Installation | Simple Example | Detailed Example | Documentation | Contributing | License
TorchCodec is a Python package with a goal to provide useful and fast APIs to decode video frames to PyTorch Tensors.
Note
Here's a condensed summary of what you can do with TorchCodec. For a more detailed example, check out our documentation!
from torchcodec.decoders import SimpleVideoDecoder
decoder = SimpleVideoDecoder("path/to/video.mp4")
decoder.metadata
# VideoStreamMetadata:
# num_frames: 250
# duration_seconds: 10.0
# bit_rate: 31315.0
# codec: h264
# average_fps: 25.0
# ... (truncated output)
len(decoder) # == decoder.metadata.num_frames!
# 250
decoder.metadata.average_fps # Note: instantaneous fps can be higher or lower
# 25.0
# Simple Indexing API
decoder[0] # uint8 tensor of shape [C, H, W]
decoder[0 : -1 : 20] # uint8 stacked tensor of shape [N, C, H, W]
# Iterate over frames:
for frame in decoder:
pass
# Indexing, with PTS and duration info
decoder.get_frame_at(len(decoder) - 1)
# Frame:
# data (shape): torch.Size([3, 400, 640])
# pts_seconds: 9.960000038146973
# duration_seconds: 0.03999999910593033
decoder.get_frames_at(start=10, stop=30, step=5)
# FrameBatch:
# data (shape): torch.Size([4, 3, 400, 640])
# pts_seconds: tensor([0.4000, 0.6000, 0.8000, 1.0000])
# duration_seconds: tensor([0.0400, 0.0400, 0.0400, 0.0400])

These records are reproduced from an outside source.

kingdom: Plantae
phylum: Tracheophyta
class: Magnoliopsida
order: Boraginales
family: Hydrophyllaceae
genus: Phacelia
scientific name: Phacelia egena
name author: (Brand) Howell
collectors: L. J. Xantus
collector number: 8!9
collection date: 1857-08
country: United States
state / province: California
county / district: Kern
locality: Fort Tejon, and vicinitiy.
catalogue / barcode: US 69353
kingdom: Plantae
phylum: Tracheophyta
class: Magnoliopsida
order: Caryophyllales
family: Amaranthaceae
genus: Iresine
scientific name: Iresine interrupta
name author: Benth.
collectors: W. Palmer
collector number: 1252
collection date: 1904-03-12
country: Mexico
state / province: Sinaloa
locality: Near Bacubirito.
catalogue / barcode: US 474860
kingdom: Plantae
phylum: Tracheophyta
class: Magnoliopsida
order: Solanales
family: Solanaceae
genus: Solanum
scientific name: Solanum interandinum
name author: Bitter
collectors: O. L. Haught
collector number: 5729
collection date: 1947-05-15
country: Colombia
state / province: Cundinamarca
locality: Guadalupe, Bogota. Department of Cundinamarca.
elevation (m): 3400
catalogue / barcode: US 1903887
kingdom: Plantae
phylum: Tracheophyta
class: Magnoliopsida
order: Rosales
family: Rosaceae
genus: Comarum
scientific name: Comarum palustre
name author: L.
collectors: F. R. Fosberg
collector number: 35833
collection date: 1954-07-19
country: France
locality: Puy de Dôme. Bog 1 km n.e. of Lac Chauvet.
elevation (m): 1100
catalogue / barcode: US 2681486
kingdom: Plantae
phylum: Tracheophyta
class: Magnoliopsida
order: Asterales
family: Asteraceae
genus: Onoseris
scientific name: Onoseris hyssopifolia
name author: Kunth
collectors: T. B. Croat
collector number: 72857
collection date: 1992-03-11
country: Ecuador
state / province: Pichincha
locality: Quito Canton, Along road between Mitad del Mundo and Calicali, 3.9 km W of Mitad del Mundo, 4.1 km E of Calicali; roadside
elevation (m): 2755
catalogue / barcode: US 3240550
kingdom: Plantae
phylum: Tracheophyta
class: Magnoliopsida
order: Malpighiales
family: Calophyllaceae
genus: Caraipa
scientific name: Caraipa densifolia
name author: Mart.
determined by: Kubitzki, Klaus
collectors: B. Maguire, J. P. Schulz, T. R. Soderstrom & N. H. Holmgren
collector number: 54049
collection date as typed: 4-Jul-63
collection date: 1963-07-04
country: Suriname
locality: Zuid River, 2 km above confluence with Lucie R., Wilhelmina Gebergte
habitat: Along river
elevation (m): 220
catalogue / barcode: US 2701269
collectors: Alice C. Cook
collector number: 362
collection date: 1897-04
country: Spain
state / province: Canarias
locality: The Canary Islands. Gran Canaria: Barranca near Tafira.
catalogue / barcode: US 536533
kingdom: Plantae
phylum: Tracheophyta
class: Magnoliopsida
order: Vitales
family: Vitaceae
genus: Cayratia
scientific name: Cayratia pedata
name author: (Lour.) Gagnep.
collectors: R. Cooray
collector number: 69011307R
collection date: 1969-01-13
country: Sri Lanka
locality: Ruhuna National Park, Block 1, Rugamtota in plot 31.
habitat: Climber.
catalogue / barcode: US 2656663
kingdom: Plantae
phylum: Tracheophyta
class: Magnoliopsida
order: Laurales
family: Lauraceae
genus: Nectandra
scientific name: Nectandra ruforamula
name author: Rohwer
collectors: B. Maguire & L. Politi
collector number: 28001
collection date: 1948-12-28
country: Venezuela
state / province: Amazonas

# Time-based indexing with PTS and duration info
decoder.get_frame_displayed_at(pts_seconds=2)
# Frame:
# data (shape): torch.Size([3, 400, 640])
# pts_seconds: 2.0
# duration_seconds: 0.03999999910593033
You can use the following snippet to generate a video with FFmpeg and tryout TorchCodec:
fontfile=/usr/share/fonts/dejavu-sans-mono-fonts/DejaVuSansMono-Bold.ttf
output_video_file=/tmp/output_video.mp4
ffmpeg -f lavfi -i \
color=size=640x400:duration=10:rate=25:color=blue \
-vf "drawtext=fontfile=${fontfile}:fontsize=30:fontcolor=white:x=(w-text_w)/2:y=(h-text_h)/2:text='Frame %{frame_num}'" \
${output_video_file}
We'll be providing wheels in the coming days so that you can just install
torchcodec using pip
. For now, you can just build from source. You will need
the following dependencies:
- A C++ compiler+linker. This is typically available on a baseline Linux installation already.
- cmake
- pkg-config
- FFmpeg
- PyTorch nightly
Start by installing PyTorch following the official instructions.
Then, the easiest way to install the rest of the dependencies is to run:
conda install cmake pkg-config ffmpeg -c conda-forge
To clone and install the repo, run:
git clone git@github.com:pytorch/torchcodec.git
# Or, using https instead of ssh: git clone https://github.com/pytorch/torchcodec.git
cd torchcodec
pip install -e ".[dev]" --no-build-isolation -vv
TorchCodec supports all major FFmpeg version in [4, 7].
We are actively working on the following features:
- Ship wheels for Linux, so that Linux users can
pip install torchcodec
. - Ship wheels for MacOS, so
that MacOS users can
pip install torchcodec
. - GPU decoding
- Audio decoding
Let us know if you have any feature requests by opening an issue!
We welcome contributions to TorchCodec! Please see our contributing guide for more details.
TorchCodec is released under the BSD 3 license.